[Opening Supplied material section]
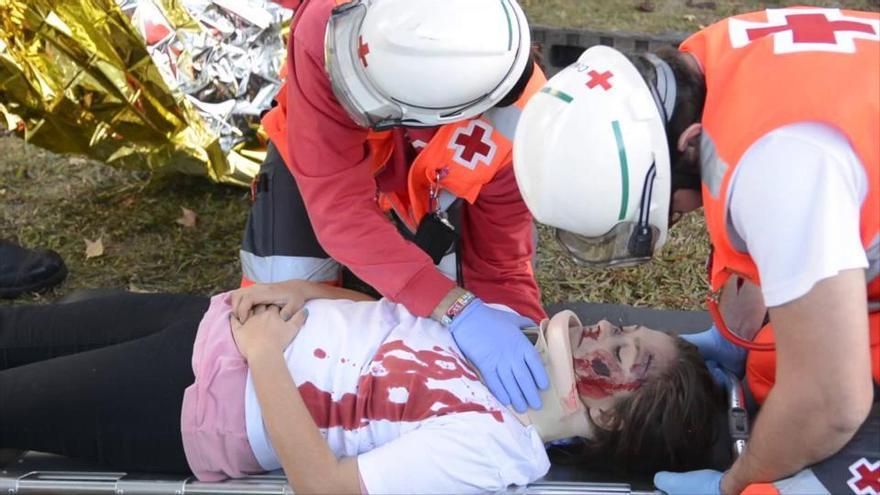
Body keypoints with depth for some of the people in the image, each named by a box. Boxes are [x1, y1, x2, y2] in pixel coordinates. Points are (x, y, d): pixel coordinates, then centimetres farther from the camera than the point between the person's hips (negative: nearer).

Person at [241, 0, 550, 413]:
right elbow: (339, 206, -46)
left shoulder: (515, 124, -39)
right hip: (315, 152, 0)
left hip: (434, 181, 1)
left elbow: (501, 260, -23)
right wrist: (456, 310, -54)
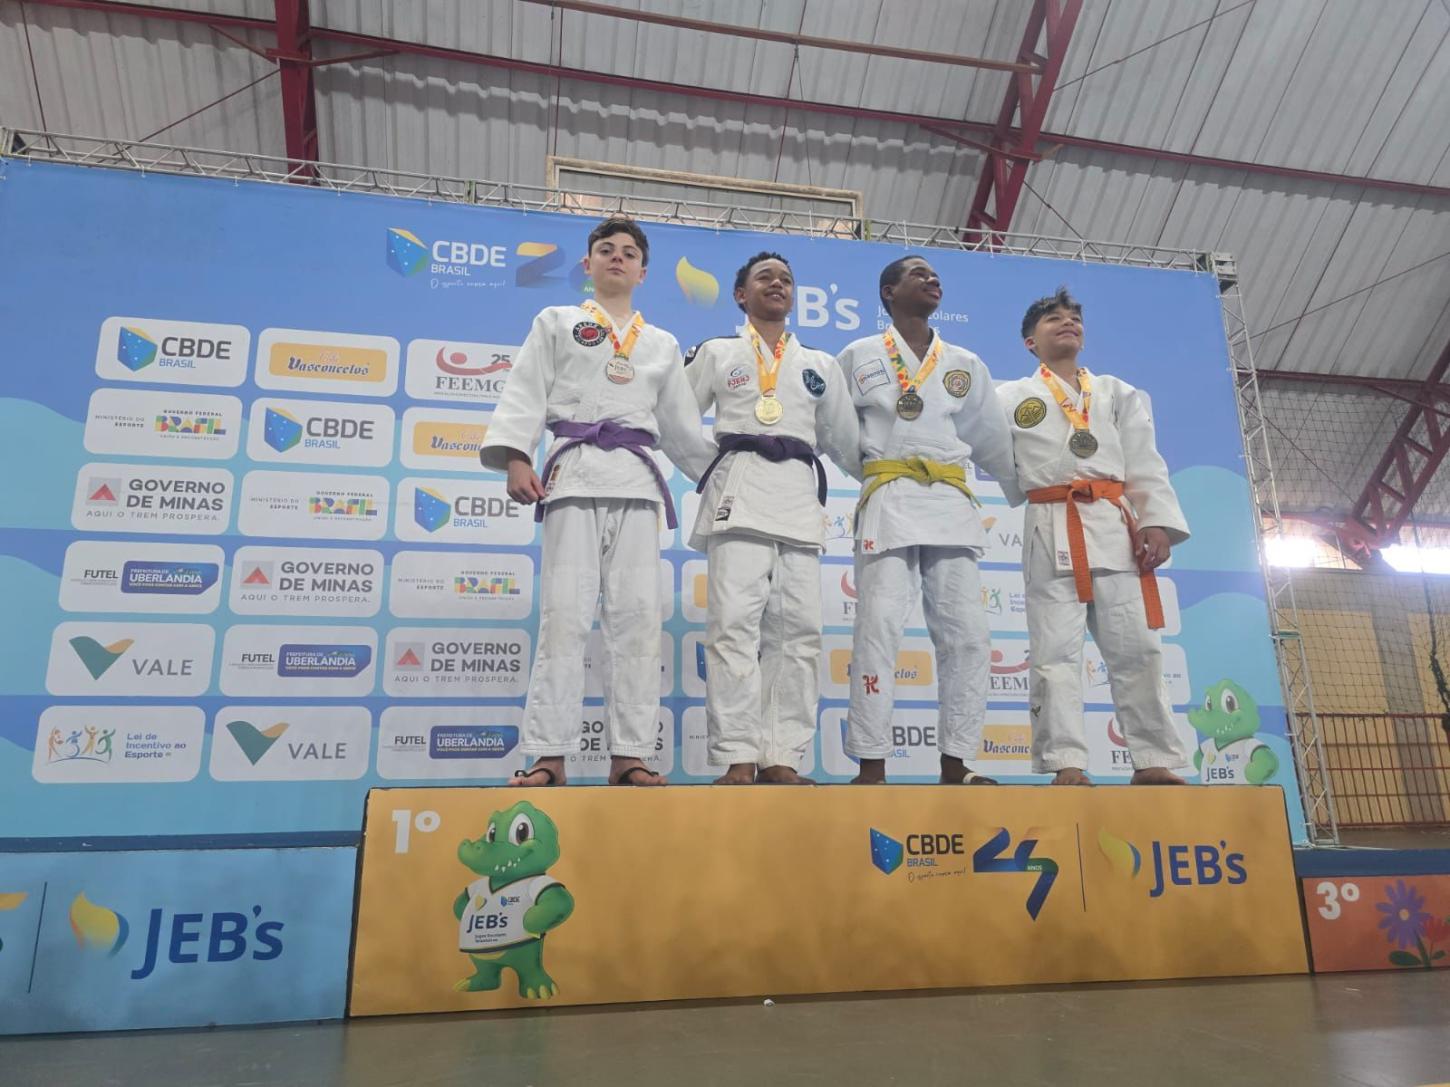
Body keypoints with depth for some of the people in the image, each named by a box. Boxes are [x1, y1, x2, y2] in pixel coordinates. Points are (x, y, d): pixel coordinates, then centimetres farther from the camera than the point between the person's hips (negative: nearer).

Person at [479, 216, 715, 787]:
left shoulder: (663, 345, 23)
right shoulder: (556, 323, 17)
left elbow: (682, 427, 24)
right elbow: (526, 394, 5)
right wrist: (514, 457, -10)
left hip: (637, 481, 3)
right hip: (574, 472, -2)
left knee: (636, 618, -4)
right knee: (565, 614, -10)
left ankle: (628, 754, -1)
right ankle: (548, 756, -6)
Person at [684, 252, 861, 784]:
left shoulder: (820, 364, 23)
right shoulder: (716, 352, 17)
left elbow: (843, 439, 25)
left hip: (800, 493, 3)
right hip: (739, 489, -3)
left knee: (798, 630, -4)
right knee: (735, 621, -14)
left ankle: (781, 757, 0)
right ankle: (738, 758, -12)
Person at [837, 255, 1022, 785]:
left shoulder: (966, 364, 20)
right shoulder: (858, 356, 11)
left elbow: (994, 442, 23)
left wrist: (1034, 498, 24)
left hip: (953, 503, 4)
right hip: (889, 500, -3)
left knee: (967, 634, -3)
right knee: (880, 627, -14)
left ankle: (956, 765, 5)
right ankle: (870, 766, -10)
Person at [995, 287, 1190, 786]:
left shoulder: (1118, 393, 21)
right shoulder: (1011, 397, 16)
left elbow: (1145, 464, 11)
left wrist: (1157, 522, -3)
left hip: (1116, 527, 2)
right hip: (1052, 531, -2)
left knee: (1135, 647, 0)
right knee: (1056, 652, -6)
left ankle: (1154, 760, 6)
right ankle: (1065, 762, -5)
[Closing Supplied material section]
[Opening Supplied material section]
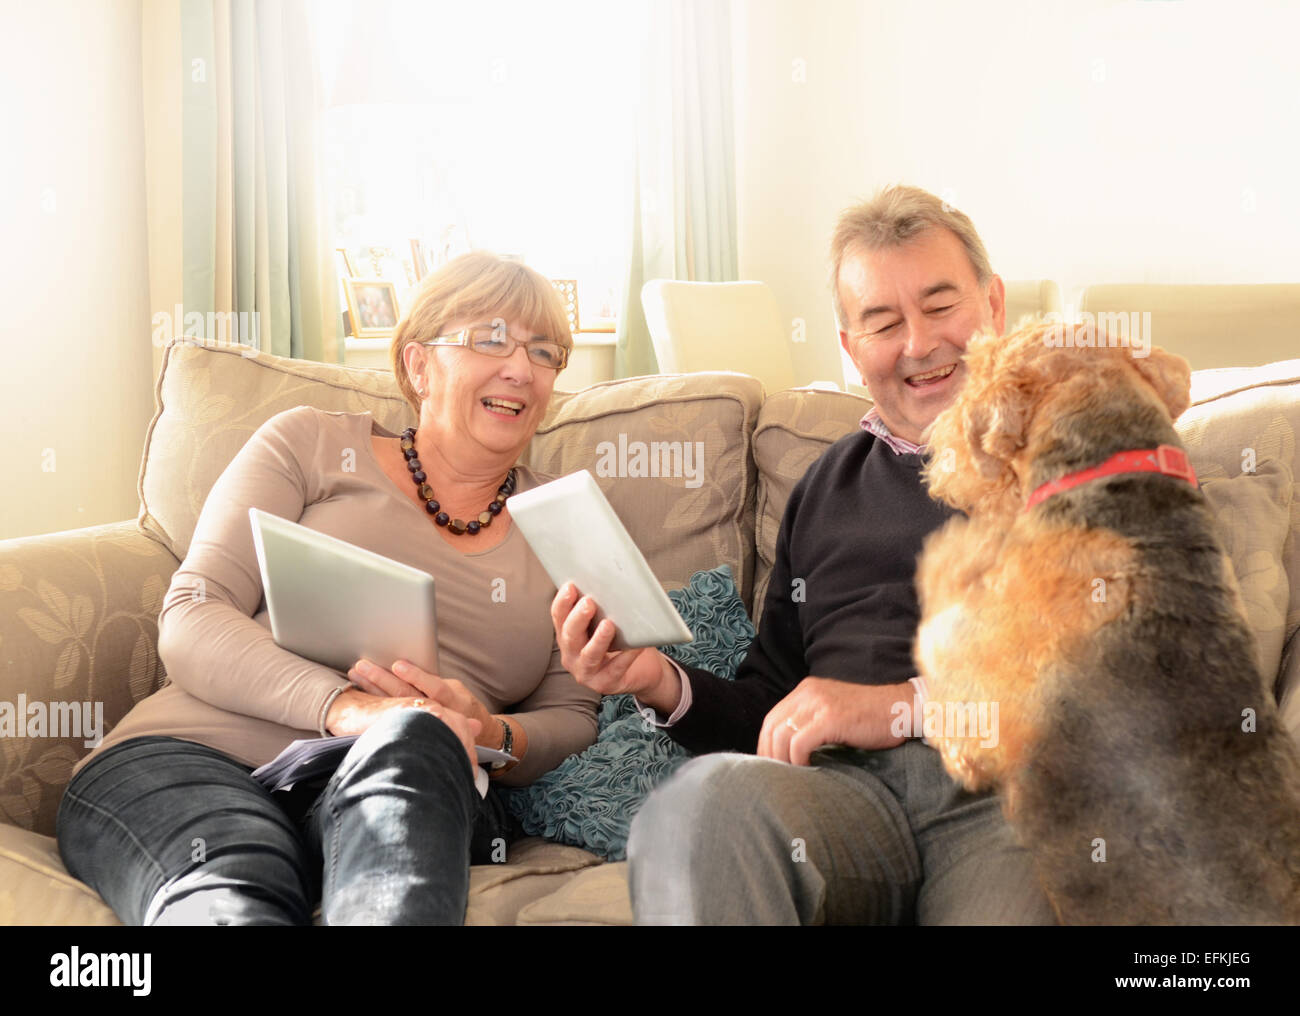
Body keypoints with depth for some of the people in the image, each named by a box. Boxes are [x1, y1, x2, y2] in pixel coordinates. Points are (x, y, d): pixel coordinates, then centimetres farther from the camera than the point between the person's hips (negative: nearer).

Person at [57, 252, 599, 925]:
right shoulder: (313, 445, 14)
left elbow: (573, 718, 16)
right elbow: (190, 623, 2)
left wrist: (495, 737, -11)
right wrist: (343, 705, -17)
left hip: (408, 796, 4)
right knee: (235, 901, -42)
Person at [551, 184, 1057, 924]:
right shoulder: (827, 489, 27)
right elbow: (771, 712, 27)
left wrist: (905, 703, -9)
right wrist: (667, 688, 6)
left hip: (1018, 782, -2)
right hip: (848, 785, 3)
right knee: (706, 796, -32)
[Closing Supplied material section]
[Opening Supplied material section]
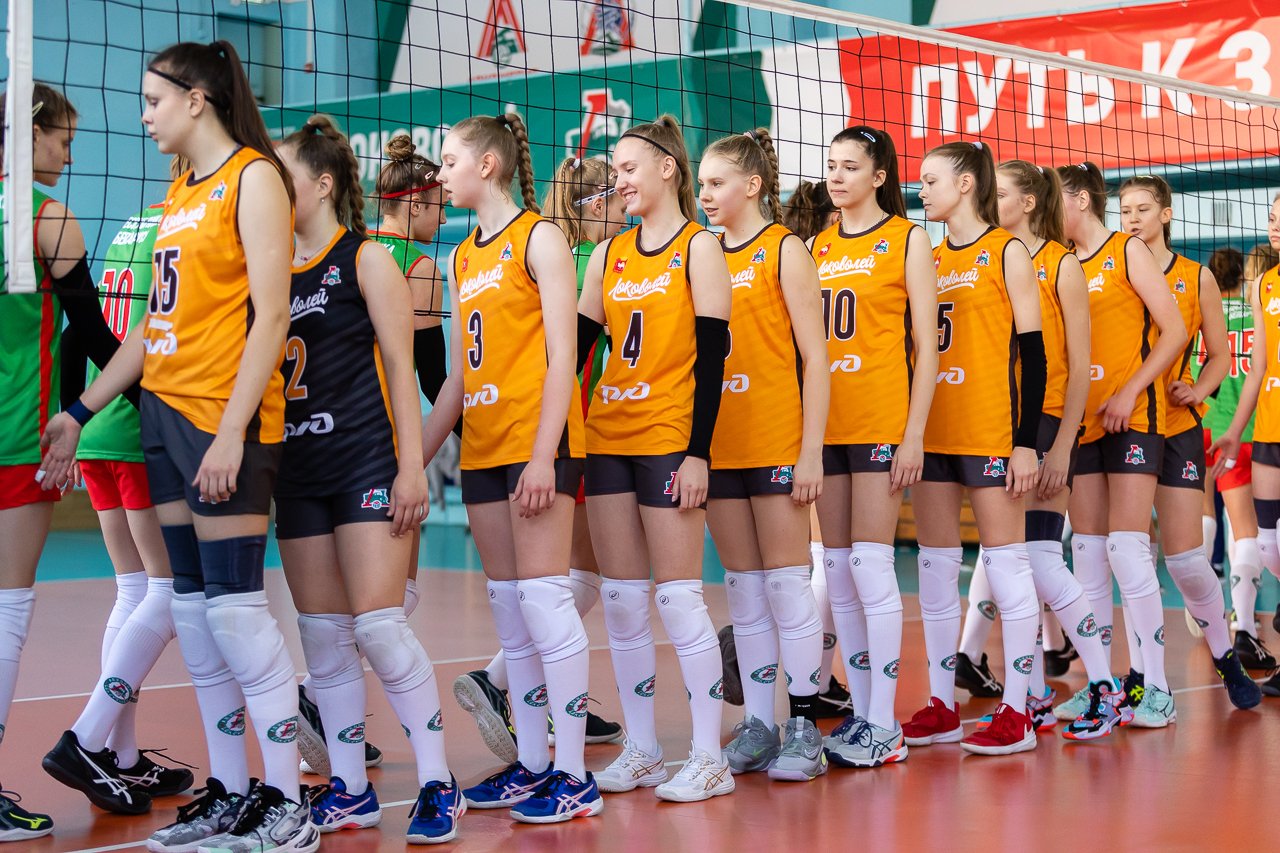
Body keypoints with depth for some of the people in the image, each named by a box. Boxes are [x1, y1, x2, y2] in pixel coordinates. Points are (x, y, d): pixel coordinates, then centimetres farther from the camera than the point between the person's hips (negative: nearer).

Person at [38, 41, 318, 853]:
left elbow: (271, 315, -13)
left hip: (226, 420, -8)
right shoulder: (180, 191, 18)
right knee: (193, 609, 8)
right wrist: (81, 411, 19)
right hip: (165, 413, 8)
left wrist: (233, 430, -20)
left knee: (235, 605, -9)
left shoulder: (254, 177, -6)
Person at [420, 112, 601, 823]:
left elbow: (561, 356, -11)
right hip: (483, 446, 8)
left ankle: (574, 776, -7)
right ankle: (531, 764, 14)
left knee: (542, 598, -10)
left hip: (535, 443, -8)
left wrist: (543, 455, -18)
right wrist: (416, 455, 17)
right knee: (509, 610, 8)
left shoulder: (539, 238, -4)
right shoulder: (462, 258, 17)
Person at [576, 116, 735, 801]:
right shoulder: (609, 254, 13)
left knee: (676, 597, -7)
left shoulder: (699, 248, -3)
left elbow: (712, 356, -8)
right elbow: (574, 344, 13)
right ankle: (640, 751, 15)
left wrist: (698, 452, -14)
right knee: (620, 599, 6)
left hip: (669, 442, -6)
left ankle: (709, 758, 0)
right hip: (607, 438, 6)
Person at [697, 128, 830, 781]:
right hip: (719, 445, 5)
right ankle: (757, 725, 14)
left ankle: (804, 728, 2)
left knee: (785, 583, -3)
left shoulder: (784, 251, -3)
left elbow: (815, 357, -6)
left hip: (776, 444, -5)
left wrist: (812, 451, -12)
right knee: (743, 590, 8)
[Closing Supplied material section]
Task goal |
Repeat word for word the lines above that run from the line containing "left knee: (542, 598, -10)" through the line containing "left knee: (676, 597, -7)", both ends included, and nothing else.

Exercise response |
left knee: (542, 598, -10)
left hip: (535, 443, -8)
left wrist: (543, 455, -18)
right wrist: (416, 455, 17)
right knee: (509, 610, 8)
left shoulder: (539, 238, -4)
right shoulder: (462, 258, 17)
Person at [576, 116, 735, 801]:
right shoulder: (609, 254, 13)
left knee: (676, 597, -7)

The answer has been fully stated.